錆びたクレーン、打ち捨てられた倉庫、崩れかけた桟橋——そんな写真が並んでいた。
(危なそう……。行ったら絶対に面倒ごとになる)
胸の奥に不安がじわじわ広がっていく。
でも、その奥のさらに奥で、昨夜の青年の声が柔らかく響いた。
「よくやったな」
あのときの微笑み。真剣さの中に、ほんのわずか混じっていた優しさ。
(……また、褒められたい)
気づけば、そう思ってしまっている自分がいた。
危険かどうかよりも、あの人の目に映る自分が、少しだけ誇らしくなることのほうが大事だと感じてしまう。

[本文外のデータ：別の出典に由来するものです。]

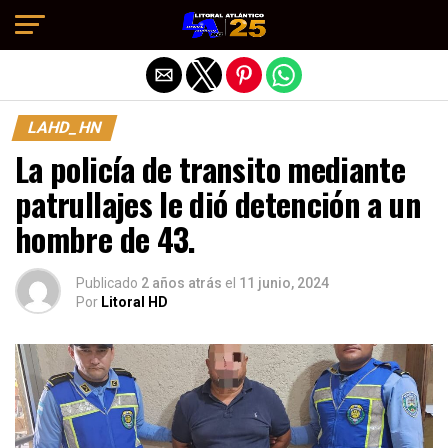
Salir de la versión móvil
LAHD_HN
La policía de transito mediante
patrullajes le dió detención a un
hombre de 43.
Publicado
2 años atrás
el
11 junio, 2024
Por
Litoral HD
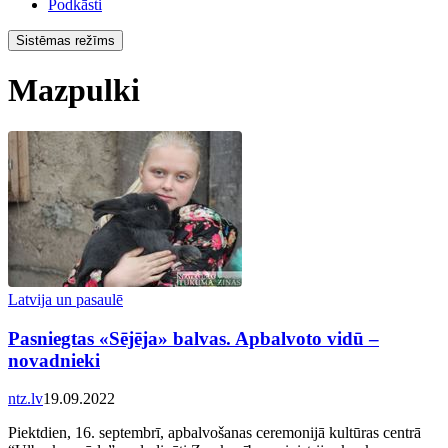
Podkāsti
Sistēmas režīms
Mazpulki
Latvija un pasaulē
Pasniegtas «Sējēja» balvas. Apbalvoto vidū –
novadnieki
ntz.lv
19.09.2022
Piektdien, 16. septembrī, apbalvošanas ceremonijā kultūras centrā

いや、違う。これは世界を救うための情報収集。青年もそう言っていた。
——だから、私は行くべきなんだ。
布団の中で何度もそう言い聞かせる。
でもそのたびに、心のどこかで(嘘つけ、本当はあの人に会いたいだけだろ)と、もう一人の自分が笑う。
顔を枕に押しつけ、熱くなった頬を冷まそうとした。
……冷めるどころか、ますます火照ってしまって、とうとう勢いで布団から飛び出した。
身支度を整え、バッグにモバイルバッテリーとカメラを入れる。
出かける前に、タカコさんのカフェに立ち寄った。
「おや、澪ちゃんじゃない。今日は早いわね」
カウンター越しに笑うタカコさん。
「……ちょっと、港の方まで行こうかと」
「港? 最近、あそこ物騒よ。気をつけなさい」
心配そうな声色に、澪は曖昧に笑って返す。
(大丈夫……危ないことはしない、きっと)
でも胸の奥では、危なさをほんの少し期待している自分がいた。
紙カップのコーヒーを手に、バス停へ向かった。
バスを降りると、潮と錆の匂いが風に混じって鼻をついた。
周囲は人影がまばらで、倉庫のシャッターは赤茶けて剥がれ落ちている。
足元のアスファルトは細かくひび割れ、わずかに傾いていた。
(これ……本当に沈んでるのかも)
写真を撮ろうとスマホを構えたとき、背後から声がした。
「お嬢さん、ここは長居しないほうがいい」
振り返ると、作業着姿の中年男性が立っていた。
「地盤がな、危ないんだよ。海底の断層が動いてるらしい」
低く押さえた声が、余計に不穏さを強める。
会話の途中、男性の視線が何度も澪の背後に向いた。
つられて振り返ると、倉庫の影から黒いコートの人物がじっとこちらを見ていた。
(……え、なにあれ)
目が合った瞬間、その人物はふっと影に消えた。
その夜。
白い図書館に立つと、青年がすでに机の前にいた。
「……旧港で見たことを話して」
澪が黒いコートの人物のことを話すと、青年の表情が一瞬だけ険しくなる。
「それは、君を監視している可能性がある」
胸がざわつく。
「……でも、私、ちゃんと写真も撮ったよ」
青年は少しの沈黙のあと、小さく笑った。
「よくやったな」
その一言で、胸の奥がふわっと温かくなる。
(……もっと知りたい。この人が何を見ているのか)
不安よりも、その想いの方が勝ってしまっていた。